--Ah! si fait, dit le roi, je puis vous donner un conseil...

Vanni releva le front, un rayon d'espoir passa sur son visage livide.

--Je puis, continua le roi, vous donner le conseil d'aller à bord de la Minerve, où est embarqué le duc de Calabre et sa maison, demander passage à l'amiral Caracciolo. Mais, quant à moi, bonjour, cher marquis! bon voyage!

Et le roi accompagna ce souhait d'un bruit grotesque qu'il faisait avec la bouche et qui imitait, à s'y méprendre, celui que fait le diable dont parle Dante et qui se servait de sa queue au lieu de trompette.

Quelques rires éclatèrent, malgré la gravité de la situation; quelques cris de «Vive le roi!» se firent entendre; mais ce qui fut unanime, ce fut le concert de huées et de sifflets qui accompagna le départ de Vanni.

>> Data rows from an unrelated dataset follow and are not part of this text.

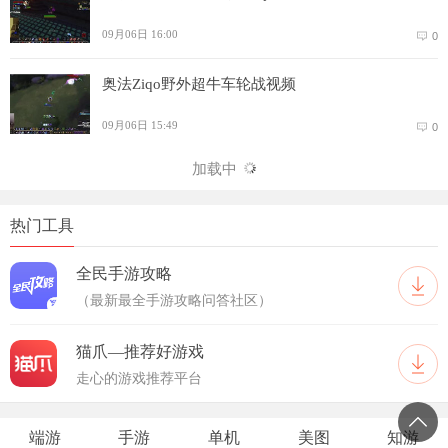
09月06日 16:00
0
奥法Ziqo野外超牛车轮战视频
09月06日 15:49
0
加载中
热门工具
全民手游攻略
（最新最全手游攻略问答社区）
猫爪—推荐好游戏
走心的游戏推荐平台
端游
手游
单机
美图
知游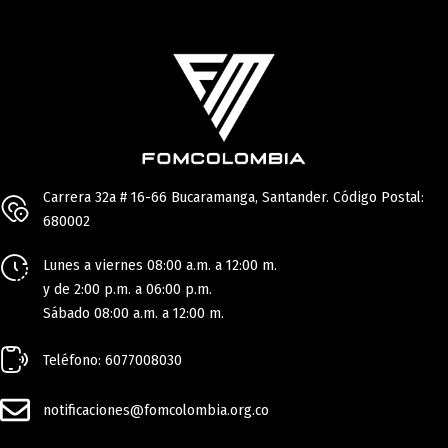
Carrera 32a # 16-66 Bucaramanga, Santander. Código Postal:
680002
Lunes a viernes 08:00 a.m. a 12:00 m.
y de 2:00 p.m. a 06:00 p.m.
Sábado 08:00 a.m. a 12:00 m.
Teléfono: 6077008030
notificaciones@fomcolombia.org.co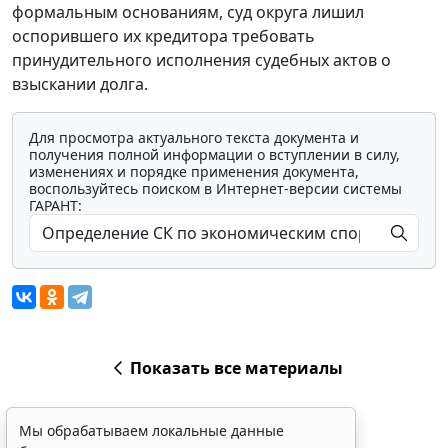
формальным основаниям, суд округа лишил
оспорившего их кредитора требовать
принудительного исполнения судебных актов о
взыскании долга.
Для просмотра актуального текста документа и
получения полной информации о вступлении в силу,
изменениях и порядке применения документа,
воспользуйтесь поиском в Интернет-версии системы
ГАРАНТ:
Показать все материалы
Мы обрабатываем локальные данные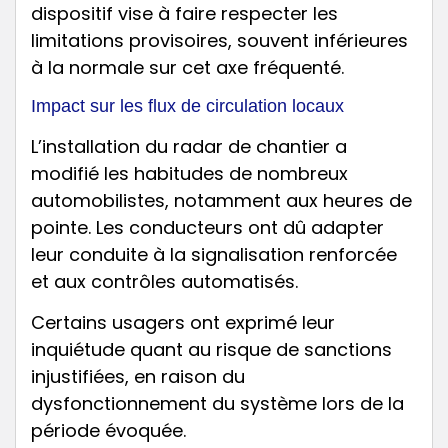
dispositif vise à faire respecter les
limitations provisoires, souvent inférieures
à la normale sur cet axe fréquenté.
Impact sur les flux de circulation locaux
L’installation du radar de chantier a
modifié les habitudes de nombreux
automobilistes, notamment aux heures de
pointe. Les conducteurs ont dû adapter
leur conduite à la signalisation renforcée
et aux contrôles automatisés.
Certains usagers ont exprimé leur
inquiétude quant au risque de sanctions
injustifiées, en raison du
dysfonctionnement du système lors de la
période évoquée.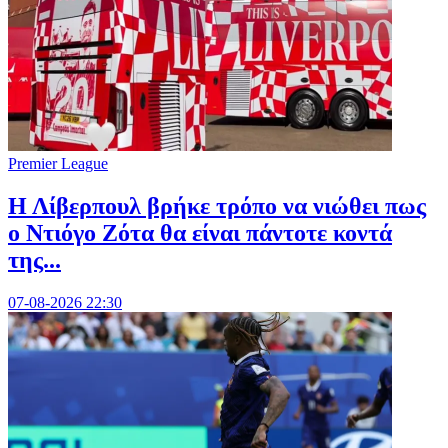
Premier League
Η Λίβερπουλ βρήκε τρόπο να νιώθει πως
ο Ντιόγο Ζότα θα είναι πάντοτε κοντά
της...
07-08-2026 22:30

Si peu de chance qu'il y eût dans ce conseil donné par le roi, c'était un dernier espoir. Vanni s'y cramponna et donna l'ordre de ramer vers la frégate la Minerve, qui se balançait gracieusement à l'écart de le flotte anglaise, portant à son grand mât le pavillon indiquant qu'elle avait à bord le prince royal.

Trois hommes montés sur la dunette suivaient, avec des longues-vues, la scène que nous venons de raconter. C'étaient le prince royal, l'amiral Caracciolo et le chevalier San-Felice, dont la lunette, nous devons le dire, se tournait plus souvent du côté de Mergellina, où s'élevait la maison du Palmier, que du côté de Sorrente, dans la direction de laquelle était ancré le Van-Guard.

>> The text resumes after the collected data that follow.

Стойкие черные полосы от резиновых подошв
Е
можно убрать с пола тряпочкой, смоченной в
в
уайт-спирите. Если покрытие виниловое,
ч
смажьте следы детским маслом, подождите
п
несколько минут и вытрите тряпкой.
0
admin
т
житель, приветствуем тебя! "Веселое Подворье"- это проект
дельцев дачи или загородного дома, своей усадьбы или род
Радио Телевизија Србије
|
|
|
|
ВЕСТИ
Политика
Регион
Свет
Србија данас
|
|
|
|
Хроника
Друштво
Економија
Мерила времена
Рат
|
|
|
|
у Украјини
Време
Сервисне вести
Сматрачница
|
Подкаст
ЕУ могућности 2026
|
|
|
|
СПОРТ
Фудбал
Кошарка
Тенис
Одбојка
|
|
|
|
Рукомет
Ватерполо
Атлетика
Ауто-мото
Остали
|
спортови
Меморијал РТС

Le prince royal vit cette barque qui, à force de rames, se dirigeait vers la Minerve, et, comme il avait vu l'homme qui la montait parler longtemps au roi, il fixa avec une attention toute particulière sa lunette sur cet homme.

Tout à coup, le reconnaissant:

--C'est le marquis Vanni, le procureur fiscal! s'écria-t-il.